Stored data
==============================

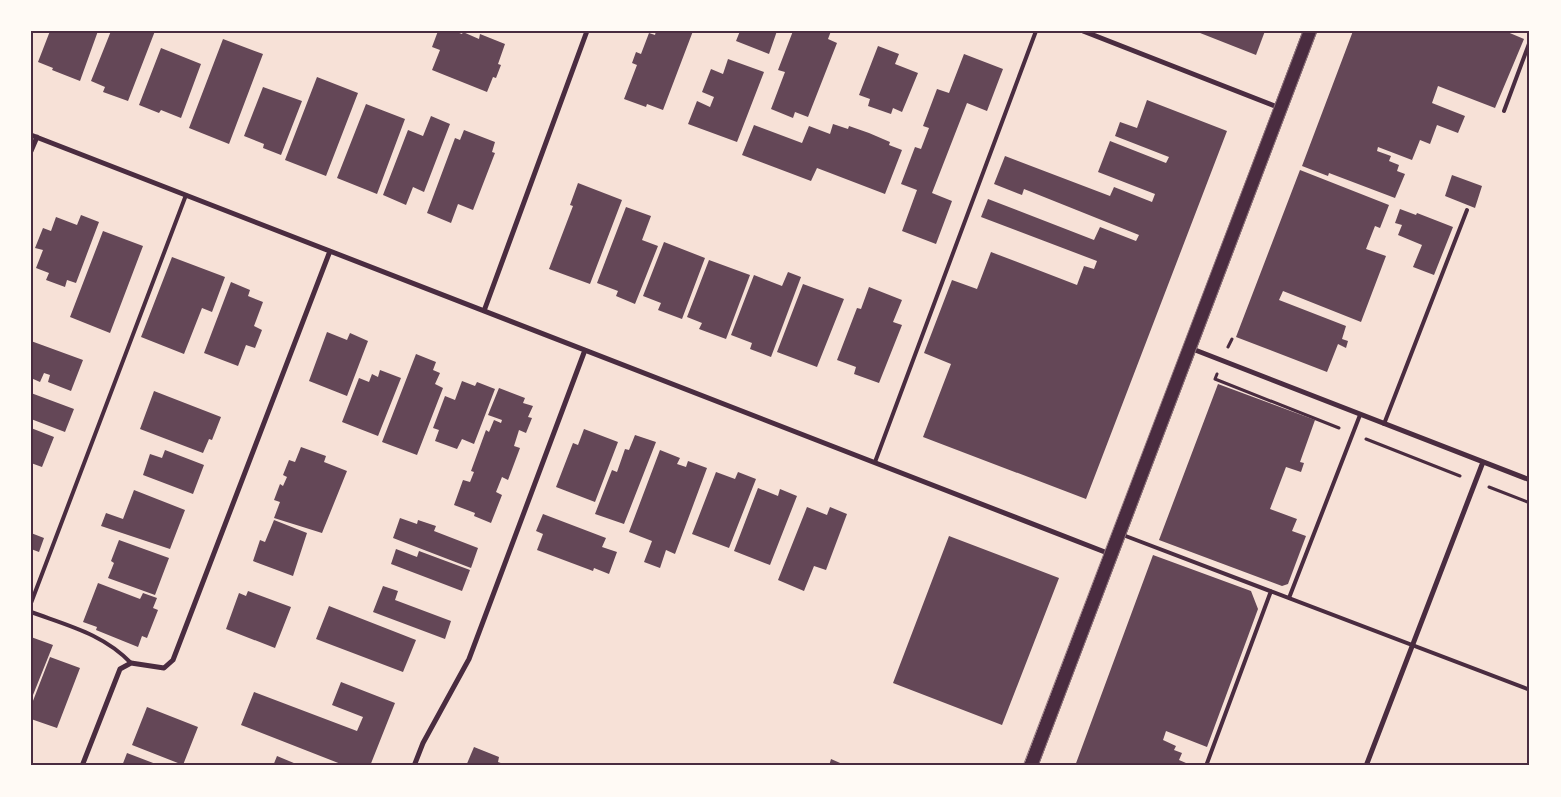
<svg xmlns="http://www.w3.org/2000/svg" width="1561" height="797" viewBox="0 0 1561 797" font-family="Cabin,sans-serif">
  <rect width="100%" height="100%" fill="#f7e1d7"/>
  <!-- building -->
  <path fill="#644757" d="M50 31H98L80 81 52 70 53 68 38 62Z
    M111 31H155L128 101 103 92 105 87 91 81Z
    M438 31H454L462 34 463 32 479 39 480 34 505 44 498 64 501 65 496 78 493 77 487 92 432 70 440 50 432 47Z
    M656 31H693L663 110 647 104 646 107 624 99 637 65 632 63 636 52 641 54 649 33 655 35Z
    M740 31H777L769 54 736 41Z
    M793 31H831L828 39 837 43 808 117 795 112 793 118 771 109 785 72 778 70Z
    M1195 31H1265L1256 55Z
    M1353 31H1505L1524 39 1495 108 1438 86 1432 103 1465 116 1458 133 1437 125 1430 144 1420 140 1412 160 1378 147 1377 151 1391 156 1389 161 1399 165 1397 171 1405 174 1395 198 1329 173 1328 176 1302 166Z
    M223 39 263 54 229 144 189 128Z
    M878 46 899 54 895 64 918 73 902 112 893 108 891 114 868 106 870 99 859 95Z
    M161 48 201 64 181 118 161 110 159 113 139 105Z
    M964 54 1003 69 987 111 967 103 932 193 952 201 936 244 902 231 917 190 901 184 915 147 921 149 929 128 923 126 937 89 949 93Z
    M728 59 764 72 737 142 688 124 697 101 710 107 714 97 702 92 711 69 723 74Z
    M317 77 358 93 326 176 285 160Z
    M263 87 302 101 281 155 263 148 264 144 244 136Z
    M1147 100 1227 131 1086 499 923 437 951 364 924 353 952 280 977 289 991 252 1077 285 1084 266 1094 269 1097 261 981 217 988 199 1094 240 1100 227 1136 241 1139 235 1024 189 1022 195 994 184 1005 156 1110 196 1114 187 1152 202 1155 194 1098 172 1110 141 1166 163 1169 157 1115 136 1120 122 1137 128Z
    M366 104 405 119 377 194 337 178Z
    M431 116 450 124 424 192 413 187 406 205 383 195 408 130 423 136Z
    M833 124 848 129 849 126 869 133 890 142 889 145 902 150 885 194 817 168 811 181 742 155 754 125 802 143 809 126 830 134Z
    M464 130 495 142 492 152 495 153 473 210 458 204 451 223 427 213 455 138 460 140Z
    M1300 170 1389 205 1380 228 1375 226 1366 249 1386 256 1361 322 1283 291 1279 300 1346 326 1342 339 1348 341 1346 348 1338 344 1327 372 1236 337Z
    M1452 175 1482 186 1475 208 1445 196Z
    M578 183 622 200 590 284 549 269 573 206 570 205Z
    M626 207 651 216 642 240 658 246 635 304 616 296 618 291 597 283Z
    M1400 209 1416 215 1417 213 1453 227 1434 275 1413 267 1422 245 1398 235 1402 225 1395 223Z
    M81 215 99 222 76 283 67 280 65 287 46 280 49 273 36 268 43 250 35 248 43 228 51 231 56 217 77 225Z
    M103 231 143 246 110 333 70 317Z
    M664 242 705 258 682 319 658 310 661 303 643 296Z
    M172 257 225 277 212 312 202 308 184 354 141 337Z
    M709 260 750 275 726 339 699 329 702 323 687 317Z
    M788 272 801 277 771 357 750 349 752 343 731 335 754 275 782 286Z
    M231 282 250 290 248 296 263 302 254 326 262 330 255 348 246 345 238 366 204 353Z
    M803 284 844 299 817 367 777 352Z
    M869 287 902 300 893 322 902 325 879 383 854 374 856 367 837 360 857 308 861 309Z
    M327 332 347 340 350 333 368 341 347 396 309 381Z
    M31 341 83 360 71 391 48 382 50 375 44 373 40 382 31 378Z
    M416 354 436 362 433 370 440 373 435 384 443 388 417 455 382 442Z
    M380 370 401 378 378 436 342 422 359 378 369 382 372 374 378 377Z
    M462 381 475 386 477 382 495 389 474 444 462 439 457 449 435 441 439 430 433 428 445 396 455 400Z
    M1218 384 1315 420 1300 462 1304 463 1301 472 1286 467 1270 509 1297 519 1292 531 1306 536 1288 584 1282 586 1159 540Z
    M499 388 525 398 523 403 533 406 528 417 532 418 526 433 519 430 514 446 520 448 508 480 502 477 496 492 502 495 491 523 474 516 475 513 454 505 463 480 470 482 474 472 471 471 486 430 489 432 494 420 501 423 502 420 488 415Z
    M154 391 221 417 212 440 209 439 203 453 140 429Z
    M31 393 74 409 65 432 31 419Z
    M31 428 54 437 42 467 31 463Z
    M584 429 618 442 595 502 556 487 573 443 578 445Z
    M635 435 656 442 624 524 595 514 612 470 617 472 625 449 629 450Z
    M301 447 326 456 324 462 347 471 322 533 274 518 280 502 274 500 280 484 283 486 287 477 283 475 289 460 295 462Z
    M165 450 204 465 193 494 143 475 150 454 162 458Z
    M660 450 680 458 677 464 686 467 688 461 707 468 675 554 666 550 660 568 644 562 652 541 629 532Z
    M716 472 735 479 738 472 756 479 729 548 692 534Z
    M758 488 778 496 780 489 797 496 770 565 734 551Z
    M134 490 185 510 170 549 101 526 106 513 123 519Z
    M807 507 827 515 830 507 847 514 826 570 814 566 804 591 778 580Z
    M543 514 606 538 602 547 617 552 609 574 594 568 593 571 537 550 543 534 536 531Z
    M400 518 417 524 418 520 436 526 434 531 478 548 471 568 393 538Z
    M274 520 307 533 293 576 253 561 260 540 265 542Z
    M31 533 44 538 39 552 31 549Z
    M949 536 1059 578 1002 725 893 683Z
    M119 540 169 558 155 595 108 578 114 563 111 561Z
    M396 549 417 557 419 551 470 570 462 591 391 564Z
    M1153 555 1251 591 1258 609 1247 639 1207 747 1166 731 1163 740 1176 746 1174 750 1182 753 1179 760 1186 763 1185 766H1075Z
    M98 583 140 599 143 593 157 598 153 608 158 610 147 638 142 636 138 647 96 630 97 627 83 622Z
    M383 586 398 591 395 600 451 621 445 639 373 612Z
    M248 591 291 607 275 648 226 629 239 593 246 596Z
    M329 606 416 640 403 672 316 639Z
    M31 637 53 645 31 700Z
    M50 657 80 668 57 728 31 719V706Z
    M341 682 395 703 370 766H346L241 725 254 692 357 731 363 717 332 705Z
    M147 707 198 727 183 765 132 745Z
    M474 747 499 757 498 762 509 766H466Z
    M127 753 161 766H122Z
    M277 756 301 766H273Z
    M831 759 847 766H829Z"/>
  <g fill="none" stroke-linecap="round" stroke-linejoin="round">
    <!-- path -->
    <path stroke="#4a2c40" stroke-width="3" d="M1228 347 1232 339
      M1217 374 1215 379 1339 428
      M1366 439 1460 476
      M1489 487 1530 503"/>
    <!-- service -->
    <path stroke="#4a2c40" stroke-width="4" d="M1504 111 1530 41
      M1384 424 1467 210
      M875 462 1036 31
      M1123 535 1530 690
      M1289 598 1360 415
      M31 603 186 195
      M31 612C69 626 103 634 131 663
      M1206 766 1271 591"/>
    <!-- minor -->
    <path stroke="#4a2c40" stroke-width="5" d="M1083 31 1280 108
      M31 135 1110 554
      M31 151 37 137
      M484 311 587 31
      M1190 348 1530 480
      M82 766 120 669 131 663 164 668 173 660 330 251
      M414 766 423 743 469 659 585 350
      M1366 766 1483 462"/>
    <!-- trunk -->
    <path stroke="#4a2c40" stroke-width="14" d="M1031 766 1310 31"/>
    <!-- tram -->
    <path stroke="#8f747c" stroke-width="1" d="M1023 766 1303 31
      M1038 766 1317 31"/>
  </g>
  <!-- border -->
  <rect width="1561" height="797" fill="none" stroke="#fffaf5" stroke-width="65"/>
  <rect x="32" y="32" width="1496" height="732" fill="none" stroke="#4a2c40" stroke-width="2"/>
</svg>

==============================

▸ **ACTIVITY**:
In the data above, which lines lie between the line with "M462 381 475" and the line with "M716 472 735", inclusive? Print those lines exactly and nothing else.

▸ **REPLY TO THE EXERCISE**:
    M462 381 475 386 477 382 495 389 474 444 462 439 457 449 435 441 439 430 433 428 445 396 455 400Z
    M1218 384 1315 420 1300 462 1304 463 1301 472 1286 467 1270 509 1297 519 1292 531 1306 536 1288 584 1282 586 1159 540Z
    M499 388 525 398 523 403 533 406 528 417 532 418 526 433 519 430 514 446 520 448 508 480 502 477 496 492 502 495 491 523 474 516 475 513 454 505 463 480 470 482 474 472 471 471 486 430 489 432 494 420 501 423 502 420 488 415Z
    M154 391 221 417 212 440 209 439 203 453 140 429Z
    M31 393 74 409 65 432 31 419Z
    M31 428 54 437 42 467 31 463Z
    M584 429 618 442 595 502 556 487 573 443 578 445Z
    M635 435 656 442 624 524 595 514 612 470 617 472 625 449 629 450Z
    M301 447 326 456 324 462 347 471 322 533 274 518 280 502 274 500 280 484 283 486 287 477 283 475 289 460 295 462Z
    M165 450 204 465 193 494 143 475 150 454 162 458Z
    M660 450 680 458 677 464 686 467 688 461 707 468 675 554 666 550 660 568 644 562 652 541 629 532Z
    M716 472 735 479 738 472 756 479 729 548 692 534Z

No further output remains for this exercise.